The reason I ask is that one conclusion that can be drawn from your interesting post (aside from: don’t believe every poll result) is that the 2000 polling results were uniformily skewed against Gore. Was that the case?
An excellent cautionary message. I am still a little fixated on these recent Zogby numbers, and I certainly accept your explanation for them. But my recollection is that he has pretty consistently shown the race a lot closer than many of the other polls have–for instance, the ABC/Post Poll (and certainly the Newsweek and Time polls right after the GOP convention). So I am puzzled that now, after the debates, when intuitively you would think Kerry had strengthened his position vis a vis, that suddenly Bush seems to have pulled into a fairly good lead. And on top of that, we have ABC/Post now showing the race just about dead even. So I guess my question would be: why has Zogby suddenly seem to have veered off the road?

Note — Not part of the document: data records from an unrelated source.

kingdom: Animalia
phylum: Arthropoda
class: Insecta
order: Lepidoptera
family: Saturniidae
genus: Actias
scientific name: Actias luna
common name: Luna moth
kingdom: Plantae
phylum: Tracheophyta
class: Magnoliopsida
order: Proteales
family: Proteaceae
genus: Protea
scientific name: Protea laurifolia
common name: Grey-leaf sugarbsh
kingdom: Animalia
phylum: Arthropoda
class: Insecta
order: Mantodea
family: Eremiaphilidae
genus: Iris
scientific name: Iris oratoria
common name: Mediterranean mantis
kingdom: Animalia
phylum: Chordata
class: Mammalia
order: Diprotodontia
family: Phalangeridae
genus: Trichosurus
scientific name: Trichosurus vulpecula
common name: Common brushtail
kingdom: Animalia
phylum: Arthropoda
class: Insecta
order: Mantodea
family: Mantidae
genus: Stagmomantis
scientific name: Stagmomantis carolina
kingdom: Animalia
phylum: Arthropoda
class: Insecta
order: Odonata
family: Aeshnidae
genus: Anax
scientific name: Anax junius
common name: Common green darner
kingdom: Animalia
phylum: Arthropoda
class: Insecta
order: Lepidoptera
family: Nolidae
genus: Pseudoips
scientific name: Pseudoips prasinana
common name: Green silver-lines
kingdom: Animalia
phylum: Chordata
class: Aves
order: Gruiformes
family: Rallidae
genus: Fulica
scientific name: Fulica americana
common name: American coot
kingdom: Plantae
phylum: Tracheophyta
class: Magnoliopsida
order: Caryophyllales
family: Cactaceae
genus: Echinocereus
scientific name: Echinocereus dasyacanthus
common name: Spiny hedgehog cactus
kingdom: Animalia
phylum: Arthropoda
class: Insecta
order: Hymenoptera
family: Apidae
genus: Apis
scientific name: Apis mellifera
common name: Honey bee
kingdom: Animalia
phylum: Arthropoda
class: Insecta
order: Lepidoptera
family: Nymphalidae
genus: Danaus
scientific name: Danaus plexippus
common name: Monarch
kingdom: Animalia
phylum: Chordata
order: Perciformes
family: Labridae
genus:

Ruy raises a good point, which is that everyone is saying Zogby’s the best because of the way he called the last election. In fact there is plenty of evidence to indicate that Zogby polls are highly fallible. I think one of his recent polls had undecides at 25%, which is way over what every other poll is telling us. He also has Bush and Kerry essentially tied among young singles, undecides, you get the idea. I just think the best approach is to go with the average of all the polls, excluding outliers, and then add 1-2 points for the suspected Kerry undercount.
maybe we should get rid of polling on elections. they seem to be being used to try to exercise undue influence on the system.